- Work to be completed
Reproduce all of the records exactly.

== Segment start ==

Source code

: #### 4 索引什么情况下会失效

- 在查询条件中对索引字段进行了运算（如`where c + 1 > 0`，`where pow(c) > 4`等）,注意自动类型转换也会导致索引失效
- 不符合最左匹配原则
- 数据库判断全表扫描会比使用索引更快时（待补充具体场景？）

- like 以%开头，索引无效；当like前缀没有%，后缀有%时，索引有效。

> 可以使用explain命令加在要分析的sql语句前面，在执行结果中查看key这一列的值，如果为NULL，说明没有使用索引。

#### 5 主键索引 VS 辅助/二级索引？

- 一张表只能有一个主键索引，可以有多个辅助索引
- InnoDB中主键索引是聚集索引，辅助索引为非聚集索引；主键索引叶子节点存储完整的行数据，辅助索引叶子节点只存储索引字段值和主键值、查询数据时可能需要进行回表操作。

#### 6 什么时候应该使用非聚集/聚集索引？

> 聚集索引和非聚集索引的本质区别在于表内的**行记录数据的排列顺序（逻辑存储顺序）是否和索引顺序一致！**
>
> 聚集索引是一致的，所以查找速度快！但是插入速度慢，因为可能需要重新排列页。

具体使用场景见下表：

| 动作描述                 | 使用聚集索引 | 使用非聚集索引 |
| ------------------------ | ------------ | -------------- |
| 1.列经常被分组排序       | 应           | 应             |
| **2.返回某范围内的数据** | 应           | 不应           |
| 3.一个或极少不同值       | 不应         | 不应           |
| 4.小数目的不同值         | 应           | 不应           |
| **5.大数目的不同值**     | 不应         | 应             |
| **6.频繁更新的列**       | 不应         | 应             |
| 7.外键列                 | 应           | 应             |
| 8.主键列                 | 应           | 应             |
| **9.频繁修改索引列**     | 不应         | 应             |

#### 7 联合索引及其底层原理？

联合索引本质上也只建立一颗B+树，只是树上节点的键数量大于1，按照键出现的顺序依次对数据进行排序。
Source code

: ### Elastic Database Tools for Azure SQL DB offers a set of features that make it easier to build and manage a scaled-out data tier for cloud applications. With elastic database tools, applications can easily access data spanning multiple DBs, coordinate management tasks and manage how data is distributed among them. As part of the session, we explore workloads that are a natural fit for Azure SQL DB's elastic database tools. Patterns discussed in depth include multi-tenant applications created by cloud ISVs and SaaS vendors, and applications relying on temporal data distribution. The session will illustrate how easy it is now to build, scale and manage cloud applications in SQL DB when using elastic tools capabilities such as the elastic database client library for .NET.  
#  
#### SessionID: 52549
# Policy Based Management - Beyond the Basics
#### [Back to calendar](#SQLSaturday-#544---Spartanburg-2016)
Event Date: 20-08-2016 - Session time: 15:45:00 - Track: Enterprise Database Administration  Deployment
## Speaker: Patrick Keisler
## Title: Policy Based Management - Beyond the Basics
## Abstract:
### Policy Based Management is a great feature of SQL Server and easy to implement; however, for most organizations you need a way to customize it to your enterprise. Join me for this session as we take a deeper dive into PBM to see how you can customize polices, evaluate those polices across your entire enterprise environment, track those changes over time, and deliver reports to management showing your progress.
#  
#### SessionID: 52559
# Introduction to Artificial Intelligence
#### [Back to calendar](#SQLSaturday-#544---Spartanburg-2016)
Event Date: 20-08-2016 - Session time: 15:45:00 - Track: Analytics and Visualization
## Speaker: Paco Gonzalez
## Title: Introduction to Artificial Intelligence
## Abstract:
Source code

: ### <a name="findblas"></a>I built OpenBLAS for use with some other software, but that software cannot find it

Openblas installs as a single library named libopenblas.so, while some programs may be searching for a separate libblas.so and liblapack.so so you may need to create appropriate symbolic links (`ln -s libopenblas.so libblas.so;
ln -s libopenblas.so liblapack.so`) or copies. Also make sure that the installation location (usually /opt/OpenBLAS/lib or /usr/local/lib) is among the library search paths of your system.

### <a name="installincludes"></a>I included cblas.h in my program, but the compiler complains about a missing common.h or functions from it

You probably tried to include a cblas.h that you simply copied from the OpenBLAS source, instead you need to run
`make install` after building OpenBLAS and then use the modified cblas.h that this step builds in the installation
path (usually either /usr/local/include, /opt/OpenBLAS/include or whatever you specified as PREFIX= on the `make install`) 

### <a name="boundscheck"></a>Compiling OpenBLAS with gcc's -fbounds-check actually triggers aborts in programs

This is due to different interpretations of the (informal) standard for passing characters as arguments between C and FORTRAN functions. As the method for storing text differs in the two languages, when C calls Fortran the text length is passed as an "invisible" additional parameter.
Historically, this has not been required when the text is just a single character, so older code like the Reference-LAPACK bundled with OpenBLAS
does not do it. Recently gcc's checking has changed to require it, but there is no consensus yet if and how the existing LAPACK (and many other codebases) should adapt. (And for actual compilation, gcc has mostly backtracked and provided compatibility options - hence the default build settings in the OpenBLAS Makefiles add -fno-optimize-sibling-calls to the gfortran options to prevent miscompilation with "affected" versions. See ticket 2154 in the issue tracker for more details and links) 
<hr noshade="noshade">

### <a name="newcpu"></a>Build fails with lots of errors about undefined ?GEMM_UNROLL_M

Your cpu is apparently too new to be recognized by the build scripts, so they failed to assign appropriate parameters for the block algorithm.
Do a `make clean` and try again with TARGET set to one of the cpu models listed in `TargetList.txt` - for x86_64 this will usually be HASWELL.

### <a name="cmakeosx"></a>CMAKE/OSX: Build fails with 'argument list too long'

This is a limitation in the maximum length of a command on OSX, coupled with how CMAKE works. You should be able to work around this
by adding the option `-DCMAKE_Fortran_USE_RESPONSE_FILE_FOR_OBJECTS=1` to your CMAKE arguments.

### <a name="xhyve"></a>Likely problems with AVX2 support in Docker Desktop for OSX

== Segment end ==

- Task solution
Source code

: #### 4 索引什么情况下会失效

- 在查询条件中对索引字段进行了运算（如`where c + 1 > 0`，`where pow(c) > 4`等）,注意自动类型转换也会导致索引失效
- 不符合最左匹配原则
- 数据库判断全表扫描会比使用索引更快时（待补充具体场景？）

- like 以%开头，索引无效；当like前缀没有%，后缀有%时，索引有效。

> 可以使用explain命令加在要分析的sql语句前面，在执行结果中查看key这一列的值，如果为NULL，说明没有使用索引。

#### 5 主键索引 VS 辅助/二级索引？

- 一张表只能有一个主键索引，可以有多个辅助索引
- InnoDB中主键索引是聚集索引，辅助索引为非聚集索引；主键索引叶子节点存储完整的行数据，辅助索引叶子节点只存储索引字段值和主键值、查询数据时可能需要进行回表操作。

#### 6 什么时候应该使用非聚集/聚集索引？

> 聚集索引和非聚集索引的本质区别在于表内的**行记录数据的排列顺序（逻辑存储顺序）是否和索引顺序一致！**
>
> 聚集索引是一致的，所以查找速度快！但是插入速度慢，因为可能需要重新排列页。

具体使用场景见下表：

| 动作描述                 | 使用聚集索引 | 使用非聚集索引 |
| ------------------------ | ------------ | -------------- |
| 1.列经常被分组排序       | 应           | 应             |
| **2.返回某范围内的数据** | 应           | 不应           |
| 3.一个或极少不同值       | 不应         | 不应           |
| 4.小数目的不同值         | 应           | 不应           |
| **5.大数目的不同值**     | 不应         | 应             |
| **6.频繁更新的列**       | 不应         | 应             |
| 7.外键列                 | 应           | 应             |
| 8.主键列                 | 应           | 应             |
| **9.频繁修改索引列**     | 不应         | 应             |

#### 7 联合索引及其底层原理？

联合索引本质上也只建立一颗B+树，只是树上节点的键数量大于1，按照键出现的顺序依次对数据进行排序。
Source code

: ### Elastic Database Tools for Azure SQL DB offers a set of features that make it easier to build and manage a scaled-out data tier for cloud applications. With elastic database tools, applications can easily access data spanning multiple DBs, coordinate management tasks and manage how data is distributed among them. As part of the session, we explore workloads that are a natural fit for Azure SQL DB's elastic database tools. Patterns discussed in depth include multi-tenant applications created by cloud ISVs and SaaS vendors, and applications relying on temporal data distribution. The session will illustrate how easy it is now to build, scale and manage cloud applications in SQL DB when using elastic tools capabilities such as the elastic database client library for .NET.  
#  
#### SessionID: 52549
# Policy Based Management - Beyond the Basics
#### [Back to calendar](#SQLSaturday-#544---Spartanburg-2016)
Event Date: 20-08-2016 - Session time: 15:45:00 - Track: Enterprise Database Administration  Deployment
## Speaker: Patrick Keisler
## Title: Policy Based Management - Beyond the Basics
## Abstract:
### Policy Based Management is a great feature of SQL Server and easy to implement; however, for most organizations you need a way to customize it to your enterprise. Join me for this session as we take a deeper dive into PBM to see how you can customize polices, evaluate those polices across your entire enterprise environment, track those changes over time, and deliver reports to management showing your progress.
#  
#### SessionID: 52559
# Introduction to Artificial Intelligence
#### [Back to calendar](#SQLSaturday-#544---Spartanburg-2016)
Event Date: 20-08-2016 - Session time: 15:45:00 - Track: Analytics and Visualization
## Speaker: Paco Gonzalez
## Title: Introduction to Artificial Intelligence
## Abstract:
Source code

: ### <a name="findblas"></a>I built OpenBLAS for use with some other software, but that software cannot find it

Openblas installs as a single library named libopenblas.so, while some programs may be searching for a separate libblas.so and liblapack.so so you may need to create appropriate symbolic links (`ln -s libopenblas.so libblas.so;
ln -s libopenblas.so liblapack.so`) or copies. Also make sure that the installation location (usually /opt/OpenBLAS/lib or /usr/local/lib) is among the library search paths of your system.

### <a name="installincludes"></a>I included cblas.h in my program, but the compiler complains about a missing common.h or functions from it

You probably tried to include a cblas.h that you simply copied from the OpenBLAS source, instead you need to run
`make install` after building OpenBLAS and then use the modified cblas.h that this step builds in the installation
path (usually either /usr/local/include, /opt/OpenBLAS/include or whatever you specified as PREFIX= on the `make install`) 

### <a name="boundscheck"></a>Compiling OpenBLAS with gcc's -fbounds-check actually triggers aborts in programs

This is due to different interpretations of the (informal) standard for passing characters as arguments between C and FORTRAN functions. As the method for storing text differs in the two languages, when C calls Fortran the text length is passed as an "invisible" additional parameter.
Historically, this has not been required when the text is just a single character, so older code like the Reference-LAPACK bundled with OpenBLAS
does not do it. Recently gcc's checking has changed to require it, but there is no consensus yet if and how the existing LAPACK (and many other codebases) should adapt. (And for actual compilation, gcc has mostly backtracked and provided compatibility options - hence the default build settings in the OpenBLAS Makefiles add -fno-optimize-sibling-calls to the gfortran options to prevent miscompilation with "affected" versions. See ticket 2154 in the issue tracker for more details and links) 
<hr noshade="noshade">

### <a name="newcpu"></a>Build fails with lots of errors about undefined ?GEMM_UNROLL_M

Your cpu is apparently too new to be recognized by the build scripts, so they failed to assign appropriate parameters for the block algorithm.
Do a `make clean` and try again with TARGET set to one of the cpu models listed in `TargetList.txt` - for x86_64 this will usually be HASWELL.

### <a name="cmakeosx"></a>CMAKE/OSX: Build fails with 'argument list too long'

This is a limitation in the maximum length of a command on OSX, coupled with how CMAKE works. You should be able to work around this
by adding the option `-DCMAKE_Fortran_USE_RESPONSE_FILE_FOR_OBJECTS=1` to your CMAKE arguments.

### <a name="xhyve"></a>Likely problems with AVX2 support in Docker Desktop for OSX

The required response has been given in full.